Der Abschied von Thiago hätte auch zu einem Rosamunde-Pilcher-Titel gereicht: Tränen in der Tiefgarage. Karl-Heinz Rummenigge erzählte bereitwillig, dass er sich neben all den dicken Autos der Stars mit dem weinenden Thiago in den Armen lag. Dessen Familie sei sehr oft auch bei den Rummenigges zum Essen vorbei gekommen, presste der Vorstandsvorsitzende auf die Gefühlsglasur. Dabei schwang das in diesen Momenten übliche Pathos mit, dass kein hochrangiger Spieler die Bayern-Heimeligkeit gerne verlässt.
Eigentlich hatten die Bayern mit Thiagos Verlängerung geplant – bis sich dieser für Liverpool entschied. Die Frage bleibt, ob die Klubführung den teuren und verletzungsanfälligen Spanier mit aller Macht halten wollte. Schließlich hatten sie ein Urvertrauen in ihren Champions-League-Sieger-Kader; sie sahen sich mit Joshua Kimmich und Leon Goretzka in der Zentrale ausgezeichnet besetzt.

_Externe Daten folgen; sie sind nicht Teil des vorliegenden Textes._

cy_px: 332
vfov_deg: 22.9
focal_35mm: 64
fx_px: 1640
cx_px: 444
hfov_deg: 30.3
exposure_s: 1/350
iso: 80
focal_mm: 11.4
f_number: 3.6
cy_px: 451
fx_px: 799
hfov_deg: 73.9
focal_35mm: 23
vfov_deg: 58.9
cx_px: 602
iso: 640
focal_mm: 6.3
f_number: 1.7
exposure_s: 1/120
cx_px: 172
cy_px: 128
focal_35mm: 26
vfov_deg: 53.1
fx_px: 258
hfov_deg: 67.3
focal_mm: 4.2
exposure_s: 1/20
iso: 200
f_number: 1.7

Thiago aber hatte bis zum Gewinn der Trophäe 2020 fast alle Spiele im Wettbewerb absolviert. Im Spielstil der Bayern, die ständig auf die Vorspultaste drücken, war Thiago so etwas wie der Pausenknopf. Wann immer es brenzlig wurde und sich die wilden Laufkerle mal erholen mussten, genügte ein Pass auf den Spanier. Thiago konnte das Spiel zähmen und den Ball, wie es eigentlich bei Stürmern heißt, „festmachen“.

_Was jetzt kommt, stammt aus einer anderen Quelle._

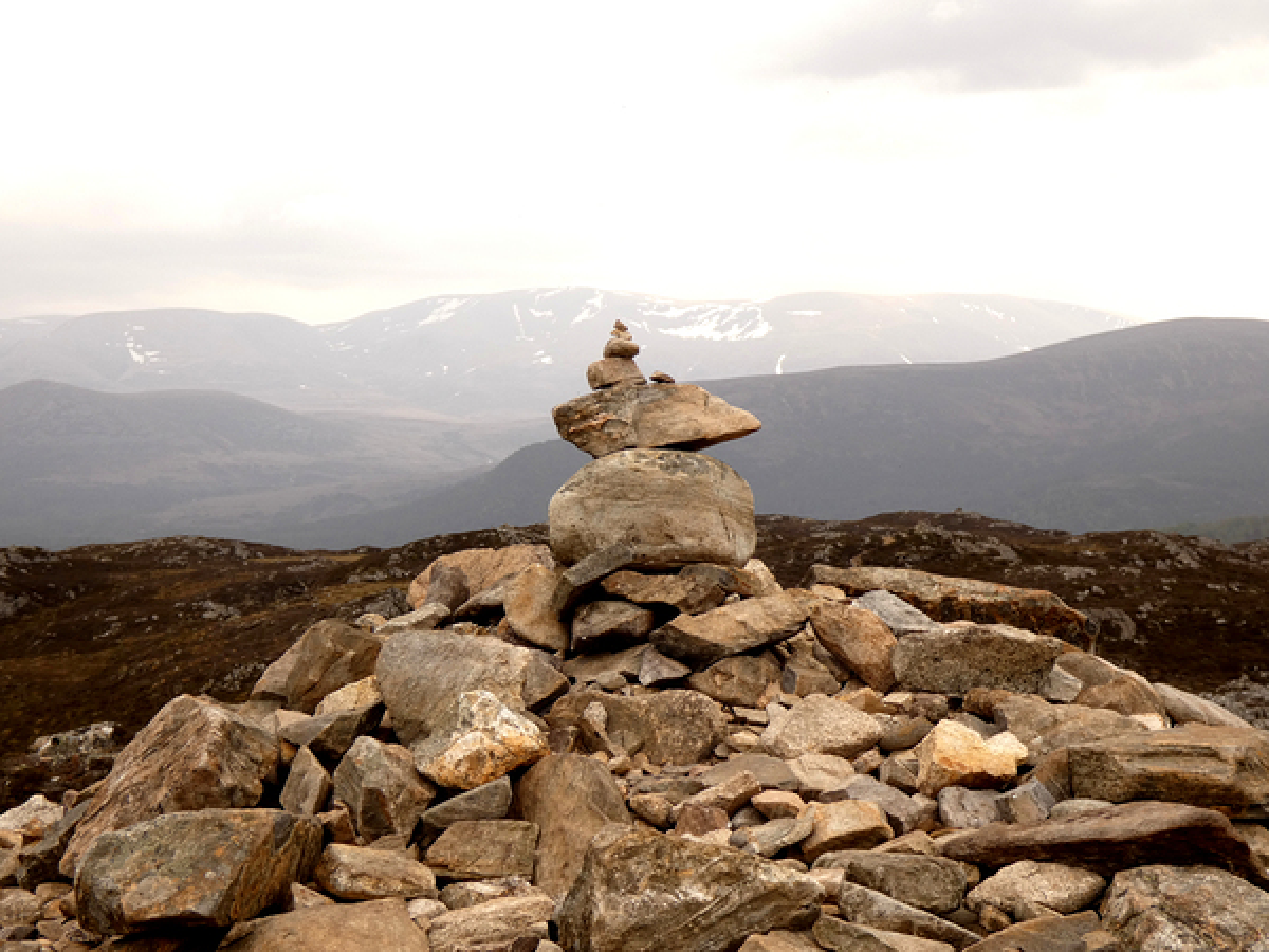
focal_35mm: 85
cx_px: 634
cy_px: 476
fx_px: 3116
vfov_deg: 17.4
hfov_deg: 23.0
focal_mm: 15.2
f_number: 4.6
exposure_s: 1/400
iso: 80
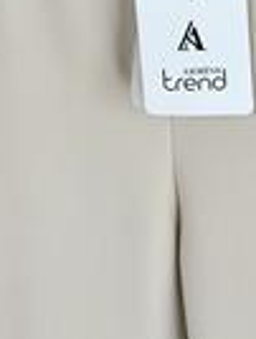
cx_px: 53
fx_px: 1455
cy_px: -153
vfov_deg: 12.7
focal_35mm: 148
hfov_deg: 10.0
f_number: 1.78
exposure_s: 1/371
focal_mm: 6.86
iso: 80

Zugegebenermaßen war es selbst für die Münchner schwierig, einen gleichwertigen Ersatz für den Ausnahmekönner zu akquirieren. In Corona-Zeiten fallen Verstärkungen für die Spitze des Kaders schwer, die Bayern aber haben bisher auch für die Breite keine Glücksgriffe tätigen können.

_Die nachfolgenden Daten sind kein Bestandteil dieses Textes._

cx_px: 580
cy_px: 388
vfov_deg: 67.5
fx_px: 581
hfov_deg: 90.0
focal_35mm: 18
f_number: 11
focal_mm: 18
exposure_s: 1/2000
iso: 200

Mit Marc Roca, einem jungen Spanier im defensiven Mittelfeld und der tragischen Figur in Kiel, schien Trainer Hansi Flick bislang noch nicht viel anfangen zu können. Roca kam in der Bundesliga auf kümmerliche 21 Minuten Einsatzzeit. Auch Rechtsverteidiger Bouna Sarr wusste nicht zu überzeugen. In Zusammenhang mit dem Leistungstief des Franzosen Benjamin Pavard klagen die Bayern gerade wieder über die Vakanz auf dieser Seite. Rummenigge ließ verlauten, er würde gerne dafür Kimmich klonen. Doch mit Kimmich verhält es sich wie mit tragenden Wänden in einem Haus. Wenn sie verrückt werden, kracht es. Im Mittelfeld brauchen die Bayern nicht nur dessen Ballsicherheit, sondern auch die Qualitäten als Antreiber. Wenn Kimmich nun also wieder rechts aushelfen muss, zeugt das auch von der Fehlplanung der Führung.
Zwei Spiele haben die Bayern zwar erst verloren, doch sie haben schon in den Wochen vor der Winterpause das alte Uli-Hoeneß-Zitat widerlegt: The trend is your friend. Der Leistungstrend bei den Bayern zeigte schon lange nach unten, wurde aber von den Comeback-Fertigkeiten überdeckt. Die Mannschaft wirkt verständlicherweise überspielt und ermüdet – vom erbarmungslosen Spielplan, aber auch vom pausenlosen Pressen. In der vergangenen Saison konnte Trainer Flick immer noch frische Beine und Ideen einwechseln, derart versierte Lückenfüller wie Ivan Perisic und Philippe Coutinho fehlen der Mannschaft zurzeit. Für die Kür auf dem Rasen braucht Flick schnelle Kur von der Bank.
Auch in der Verteidigung schien die Elf ausgezeichnet besetzt – mit Niklas Süle, Jerome Boateng und David Alaba. Es mag Zufall sein, dass alle drei ihrer Form hinterherhinken, seitdem öffentlich über ihre Zukunft spekuliert wird. Doch gerade im Fall Alaba haben sich die Bayern wahrlich keinen Gefallen getan, dem Bild des raffgierigen Söldners mindestens nicht zu widersprechen. Man könnte auch sagen: Sie haben die Berichte durch gekränkten Stolz mit angestoßen.
Für die Kür auf dem Rasen braucht Flick schnelle Kur von der Bank.
Nicht jeder Spieler, der den FC Bayern verlässt, verabschiedet sich mit belegter Stimme und wird bei der Suche des Glücks woanders nicht mehr fündig. Das kann man leicht bei Toni Kroos erfragen. Vielleicht merken die Verantwortlichen gerade jetzt, dass ihnen so mancher Abgang mehr wehtun kann als dem Spieler selbst.